In-process MemoryFileSystem mock patches fsspec.url_to_fs for gs:// and az:// URIs, exercising the full PyFileSystem(FSSpecHandler(fs)) wrapping path in reader.py — the same code path taken by real gcsfs and adlfs, without requiring external infrastructure in CI.

V2 (Pending)¶

Row-Level Interleaving Across Files¶

Instead of finishing one file before starting the next, yield one batch from each open file in round-robin rotation. Breaks the within-split file ordering correlation that the shuffle buffer alone cannot eliminate when a worker has many small files assigned to it.

V3¶

Adaptive Dynamic Splitting¶

Rebalance splits across workers during iteration if some workers finish significantly faster than others. Useful for heterogeneous file sizes where static LPT scheduling still leaves some workers idle near the end of an epoch.

Memory-Aware Batching¶

Adaptive batch sizing based on available memory. Useful for workloads with variable row widths (e.g. embeddings with variable-length fields) where a fixed batch_size can trigger OOM on wide batches.

Schema Validation and Evolution¶

Enforce an expected schema at create_dataloader() time — validate column names, types, and nullability against a user-provided schema before iteration begins. Emit a clear error rather than a cryptic Arrow type mismatch mid-epoch. Also handle schema evolution across files in the same dataset (e.g. new columns added to later partitions).

Considered and Declined¶

Rust Backend¶

A Rust rewrite of the file-reading layer (decompression, Arrow conversion, scheduling) would add enormous implementation complexity. The bottleneck in cloud training is almost always network I/O latency, not CPU throughput — PyArrow's internals are already C++ and are not meaningfully slower than a Rust equivalent for I/O-bound workloads. The compressor that decompresses a Snappy-encoded row group in 2 ms versus 1 ms does not move GPU utilization when the preceding S3 GET took 80 ms.

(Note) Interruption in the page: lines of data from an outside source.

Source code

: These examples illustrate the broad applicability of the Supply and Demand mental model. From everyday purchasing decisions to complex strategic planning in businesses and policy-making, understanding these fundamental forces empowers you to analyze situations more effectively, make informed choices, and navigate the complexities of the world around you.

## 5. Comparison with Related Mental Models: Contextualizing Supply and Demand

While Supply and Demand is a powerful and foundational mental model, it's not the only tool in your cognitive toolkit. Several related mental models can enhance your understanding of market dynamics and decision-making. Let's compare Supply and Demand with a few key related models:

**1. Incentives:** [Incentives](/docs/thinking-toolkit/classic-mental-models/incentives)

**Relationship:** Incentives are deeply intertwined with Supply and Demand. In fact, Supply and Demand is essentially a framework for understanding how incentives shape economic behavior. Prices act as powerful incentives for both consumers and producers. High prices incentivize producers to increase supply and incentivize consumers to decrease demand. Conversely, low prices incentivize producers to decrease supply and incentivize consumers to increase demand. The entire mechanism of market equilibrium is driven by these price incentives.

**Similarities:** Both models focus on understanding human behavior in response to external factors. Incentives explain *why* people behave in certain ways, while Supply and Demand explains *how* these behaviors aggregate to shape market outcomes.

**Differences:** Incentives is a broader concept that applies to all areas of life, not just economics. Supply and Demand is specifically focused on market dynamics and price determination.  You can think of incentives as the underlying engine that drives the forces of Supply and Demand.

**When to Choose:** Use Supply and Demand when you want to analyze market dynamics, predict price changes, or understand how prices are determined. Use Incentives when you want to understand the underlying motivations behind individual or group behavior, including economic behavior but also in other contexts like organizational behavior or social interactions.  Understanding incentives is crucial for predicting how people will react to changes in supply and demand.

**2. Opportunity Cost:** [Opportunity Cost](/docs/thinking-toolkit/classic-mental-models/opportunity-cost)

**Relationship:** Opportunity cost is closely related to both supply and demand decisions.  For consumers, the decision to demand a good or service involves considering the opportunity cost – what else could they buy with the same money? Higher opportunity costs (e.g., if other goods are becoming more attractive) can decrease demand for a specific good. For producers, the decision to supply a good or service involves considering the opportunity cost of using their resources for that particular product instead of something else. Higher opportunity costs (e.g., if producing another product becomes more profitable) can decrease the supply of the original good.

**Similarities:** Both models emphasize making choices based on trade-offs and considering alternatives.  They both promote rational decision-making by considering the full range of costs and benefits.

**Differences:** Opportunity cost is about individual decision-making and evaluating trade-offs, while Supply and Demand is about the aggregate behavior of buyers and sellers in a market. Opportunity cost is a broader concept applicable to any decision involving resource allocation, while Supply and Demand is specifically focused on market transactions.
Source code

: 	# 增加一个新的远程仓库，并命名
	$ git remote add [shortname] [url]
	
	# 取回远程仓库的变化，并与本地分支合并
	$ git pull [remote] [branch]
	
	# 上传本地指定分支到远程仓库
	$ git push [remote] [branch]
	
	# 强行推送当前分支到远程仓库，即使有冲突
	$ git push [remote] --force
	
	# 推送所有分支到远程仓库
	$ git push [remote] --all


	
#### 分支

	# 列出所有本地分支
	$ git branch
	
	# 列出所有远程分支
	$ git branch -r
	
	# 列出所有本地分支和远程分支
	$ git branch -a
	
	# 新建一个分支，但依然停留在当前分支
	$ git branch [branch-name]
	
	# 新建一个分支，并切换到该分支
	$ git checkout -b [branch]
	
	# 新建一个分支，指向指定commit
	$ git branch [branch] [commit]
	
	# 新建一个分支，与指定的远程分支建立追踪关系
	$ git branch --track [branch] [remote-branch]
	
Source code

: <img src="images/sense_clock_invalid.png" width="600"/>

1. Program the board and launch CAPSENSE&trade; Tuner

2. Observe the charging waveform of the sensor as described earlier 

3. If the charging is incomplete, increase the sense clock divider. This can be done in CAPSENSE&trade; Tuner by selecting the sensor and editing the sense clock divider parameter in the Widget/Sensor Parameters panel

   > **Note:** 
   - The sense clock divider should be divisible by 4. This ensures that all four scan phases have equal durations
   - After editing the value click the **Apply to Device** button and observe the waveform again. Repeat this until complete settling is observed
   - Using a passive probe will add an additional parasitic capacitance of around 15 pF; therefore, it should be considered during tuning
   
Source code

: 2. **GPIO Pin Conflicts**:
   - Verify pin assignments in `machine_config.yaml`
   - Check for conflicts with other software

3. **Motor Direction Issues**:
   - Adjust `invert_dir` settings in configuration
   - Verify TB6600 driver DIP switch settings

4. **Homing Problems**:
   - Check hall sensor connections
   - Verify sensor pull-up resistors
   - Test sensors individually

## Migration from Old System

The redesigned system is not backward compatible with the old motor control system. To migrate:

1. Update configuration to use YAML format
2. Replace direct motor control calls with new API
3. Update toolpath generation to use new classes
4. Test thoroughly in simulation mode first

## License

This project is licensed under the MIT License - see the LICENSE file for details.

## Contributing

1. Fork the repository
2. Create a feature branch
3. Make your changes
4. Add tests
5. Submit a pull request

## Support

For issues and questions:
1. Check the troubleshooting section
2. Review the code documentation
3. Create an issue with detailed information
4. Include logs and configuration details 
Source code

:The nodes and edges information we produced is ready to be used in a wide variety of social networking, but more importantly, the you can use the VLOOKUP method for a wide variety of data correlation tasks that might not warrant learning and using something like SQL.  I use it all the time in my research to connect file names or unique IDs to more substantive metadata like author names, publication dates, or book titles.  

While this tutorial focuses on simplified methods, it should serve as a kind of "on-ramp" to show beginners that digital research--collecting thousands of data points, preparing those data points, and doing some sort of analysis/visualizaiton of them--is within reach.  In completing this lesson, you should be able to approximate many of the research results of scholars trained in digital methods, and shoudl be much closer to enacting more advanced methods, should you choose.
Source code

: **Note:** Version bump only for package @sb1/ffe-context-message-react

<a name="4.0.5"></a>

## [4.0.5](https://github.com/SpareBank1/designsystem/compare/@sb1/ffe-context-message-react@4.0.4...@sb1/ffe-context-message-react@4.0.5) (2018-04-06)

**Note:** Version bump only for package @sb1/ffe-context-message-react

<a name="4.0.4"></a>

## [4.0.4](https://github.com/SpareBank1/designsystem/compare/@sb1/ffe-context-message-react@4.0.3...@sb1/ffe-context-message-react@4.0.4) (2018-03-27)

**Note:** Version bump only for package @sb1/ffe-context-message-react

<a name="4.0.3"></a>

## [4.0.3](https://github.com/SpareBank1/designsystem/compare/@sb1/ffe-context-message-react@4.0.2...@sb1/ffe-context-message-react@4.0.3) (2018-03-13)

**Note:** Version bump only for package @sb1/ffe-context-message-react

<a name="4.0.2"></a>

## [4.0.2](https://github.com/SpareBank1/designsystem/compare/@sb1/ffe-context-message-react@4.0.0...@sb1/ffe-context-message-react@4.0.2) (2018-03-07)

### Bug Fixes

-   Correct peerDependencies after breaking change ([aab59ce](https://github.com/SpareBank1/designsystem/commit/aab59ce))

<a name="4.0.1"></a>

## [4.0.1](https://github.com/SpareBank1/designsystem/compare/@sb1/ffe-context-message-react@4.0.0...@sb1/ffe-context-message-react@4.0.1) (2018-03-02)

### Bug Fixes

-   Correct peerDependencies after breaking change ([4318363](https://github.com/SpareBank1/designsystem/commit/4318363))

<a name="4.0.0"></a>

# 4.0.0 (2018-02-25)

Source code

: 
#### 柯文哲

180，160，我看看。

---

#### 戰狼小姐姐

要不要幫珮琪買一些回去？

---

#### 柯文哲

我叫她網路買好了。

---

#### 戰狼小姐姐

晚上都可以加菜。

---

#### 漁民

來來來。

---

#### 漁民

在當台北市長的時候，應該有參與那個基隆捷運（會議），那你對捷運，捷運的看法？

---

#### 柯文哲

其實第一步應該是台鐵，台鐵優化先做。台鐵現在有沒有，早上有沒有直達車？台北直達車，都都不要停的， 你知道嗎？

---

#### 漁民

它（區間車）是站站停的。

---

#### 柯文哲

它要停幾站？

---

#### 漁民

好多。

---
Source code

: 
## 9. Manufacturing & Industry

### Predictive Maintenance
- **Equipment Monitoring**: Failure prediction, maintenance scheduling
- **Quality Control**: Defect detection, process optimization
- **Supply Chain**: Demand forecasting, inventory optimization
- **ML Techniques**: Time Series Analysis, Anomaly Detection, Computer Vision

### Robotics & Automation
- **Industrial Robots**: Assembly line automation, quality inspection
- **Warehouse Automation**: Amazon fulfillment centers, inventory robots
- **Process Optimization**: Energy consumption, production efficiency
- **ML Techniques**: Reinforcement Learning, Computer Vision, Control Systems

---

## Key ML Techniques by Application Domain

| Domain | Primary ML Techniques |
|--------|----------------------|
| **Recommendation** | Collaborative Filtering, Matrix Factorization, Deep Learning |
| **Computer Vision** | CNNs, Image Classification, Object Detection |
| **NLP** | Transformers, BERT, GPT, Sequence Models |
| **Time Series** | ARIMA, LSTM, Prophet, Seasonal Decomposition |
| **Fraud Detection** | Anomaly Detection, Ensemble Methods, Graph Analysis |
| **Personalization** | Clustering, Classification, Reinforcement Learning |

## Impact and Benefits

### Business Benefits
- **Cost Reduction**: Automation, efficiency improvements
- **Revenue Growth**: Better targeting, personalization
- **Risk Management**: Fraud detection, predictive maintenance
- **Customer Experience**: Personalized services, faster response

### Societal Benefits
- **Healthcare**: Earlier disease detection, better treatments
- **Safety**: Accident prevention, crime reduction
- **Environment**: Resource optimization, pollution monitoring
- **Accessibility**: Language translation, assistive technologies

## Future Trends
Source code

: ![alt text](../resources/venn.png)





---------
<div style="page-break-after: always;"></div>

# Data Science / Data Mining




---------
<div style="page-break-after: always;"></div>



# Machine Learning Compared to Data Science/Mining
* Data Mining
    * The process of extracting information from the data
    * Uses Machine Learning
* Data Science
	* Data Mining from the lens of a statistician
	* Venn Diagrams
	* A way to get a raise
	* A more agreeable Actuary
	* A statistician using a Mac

A Rust backend is the right answer if and only if decompression or Arrow conversion shows up as a CPU bottleneck in profiling — which it has not. Revisit if benchmarks show otherwise.

GPU-Aware Prefetch Scheduling¶

Dynamically adjusting prefetch depth based on GPU utilization feedback would require a tight coupling between the DataLoader and the training loop, turning a clean data-loading library into a training-loop framework. PyTorch's DataLoader prefetch queue already overlaps I/O with compute for the common case. Defer until there is evidence that static prefetch depth is a measurable bottleneck.

Query-Planner-Style Execution (`loader.filter().select().batch()`)¶

An execution-plan interface would require building an expression tree, an optimizer, and a physical plan evaluator — essentially writing a small query engine. Arrow and Parquet already support projection and predicate pushdown natively via columns= and filters=; there is no missing capability, only a more fluent API surface. The additional abstraction layer adds complexity without improving performance or expressiveness for the target workload. Not planned.